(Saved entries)

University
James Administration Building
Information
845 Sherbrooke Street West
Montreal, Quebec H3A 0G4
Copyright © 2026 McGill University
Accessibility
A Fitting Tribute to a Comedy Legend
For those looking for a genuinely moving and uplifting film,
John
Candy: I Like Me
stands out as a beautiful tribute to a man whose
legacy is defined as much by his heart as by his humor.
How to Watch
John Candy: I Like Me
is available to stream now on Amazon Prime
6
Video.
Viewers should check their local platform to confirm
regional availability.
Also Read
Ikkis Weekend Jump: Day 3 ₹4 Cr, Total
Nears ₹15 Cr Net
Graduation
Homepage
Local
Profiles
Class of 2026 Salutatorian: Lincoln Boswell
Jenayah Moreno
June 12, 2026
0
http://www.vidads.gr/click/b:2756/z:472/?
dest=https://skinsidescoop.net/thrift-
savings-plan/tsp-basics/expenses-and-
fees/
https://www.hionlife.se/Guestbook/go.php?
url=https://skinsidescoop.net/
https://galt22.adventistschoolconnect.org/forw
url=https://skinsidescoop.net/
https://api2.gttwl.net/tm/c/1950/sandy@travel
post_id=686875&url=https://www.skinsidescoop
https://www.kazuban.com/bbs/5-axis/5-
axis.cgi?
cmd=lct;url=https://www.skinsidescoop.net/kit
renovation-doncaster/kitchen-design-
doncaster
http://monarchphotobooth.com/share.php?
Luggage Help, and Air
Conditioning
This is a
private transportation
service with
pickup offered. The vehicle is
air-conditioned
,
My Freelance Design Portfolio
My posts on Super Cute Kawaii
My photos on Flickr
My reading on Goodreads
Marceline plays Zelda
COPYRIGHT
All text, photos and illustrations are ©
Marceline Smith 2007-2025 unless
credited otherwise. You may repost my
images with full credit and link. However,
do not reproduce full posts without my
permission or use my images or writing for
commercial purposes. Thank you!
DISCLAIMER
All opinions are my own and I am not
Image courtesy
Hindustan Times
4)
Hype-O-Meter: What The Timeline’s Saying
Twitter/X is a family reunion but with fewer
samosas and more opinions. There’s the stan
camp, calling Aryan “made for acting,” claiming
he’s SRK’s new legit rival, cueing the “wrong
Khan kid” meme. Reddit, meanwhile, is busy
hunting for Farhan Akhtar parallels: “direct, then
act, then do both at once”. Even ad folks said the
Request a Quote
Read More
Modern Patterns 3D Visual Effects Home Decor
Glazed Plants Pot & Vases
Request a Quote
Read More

Aim of the exercise — Leaving nothing out, print each line above exactly.

Solution to this exercise —
University
James Administration Building
Information
845 Sherbrooke Street West
Montreal, Quebec H3A 0G4
Copyright © 2026 McGill University
Accessibility
A Fitting Tribute to a Comedy Legend
For those looking for a genuinely moving and uplifting film,
John
Candy: I Like Me
stands out as a beautiful tribute to a man whose
legacy is defined as much by his heart as by his humor.
How to Watch
John Candy: I Like Me
is available to stream now on Amazon Prime
6
Video.
Viewers should check their local platform to confirm
regional availability.
Also Read
Ikkis Weekend Jump: Day 3 ₹4 Cr, Total
Nears ₹15 Cr Net
Graduation
Homepage
Local
Profiles
Class of 2026 Salutatorian: Lincoln Boswell
Jenayah Moreno
June 12, 2026
0
http://www.vidads.gr/click/b:2756/z:472/?
dest=https://skinsidescoop.net/thrift-
savings-plan/tsp-basics/expenses-and-
fees/
https://www.hionlife.se/Guestbook/go.php?
url=https://skinsidescoop.net/
https://galt22.adventistschoolconnect.org/forw
url=https://skinsidescoop.net/
https://api2.gttwl.net/tm/c/1950/sandy@travel
post_id=686875&url=https://www.skinsidescoop
https://www.kazuban.com/bbs/5-axis/5-
axis.cgi?
cmd=lct;url=https://www.skinsidescoop.net/kit
renovation-doncaster/kitchen-design-
doncaster
http://monarchphotobooth.com/share.php?
Luggage Help, and Air
Conditioning
This is a
private transportation
service with
pickup offered. The vehicle is
air-conditioned
,
My Freelance Design Portfolio
My posts on Super Cute Kawaii
My photos on Flickr
My reading on Goodreads
Marceline plays Zelda
COPYRIGHT
All text, photos and illustrations are ©
Marceline Smith 2007-2025 unless
credited otherwise. You may repost my
images with full credit and link. However,
do not reproduce full posts without my
permission or use my images or writing for
commercial purposes. Thank you!
DISCLAIMER
All opinions are my own and I am not
Image courtesy
Hindustan Times
4)
Hype-O-Meter: What The Timeline’s Saying
Twitter/X is a family reunion but with fewer
samosas and more opinions. There’s the stan
camp, calling Aryan “made for acting,” claiming
he’s SRK’s new legit rival, cueing the “wrong
Khan kid” meme. Reddit, meanwhile, is busy
hunting for Farhan Akhtar parallels: “direct, then
act, then do both at once”. Even ad folks said the
Request a Quote
Read More
Modern Patterns 3D Visual Effects Home Decor
Glazed Plants Pot & Vases
Request a Quote
Read More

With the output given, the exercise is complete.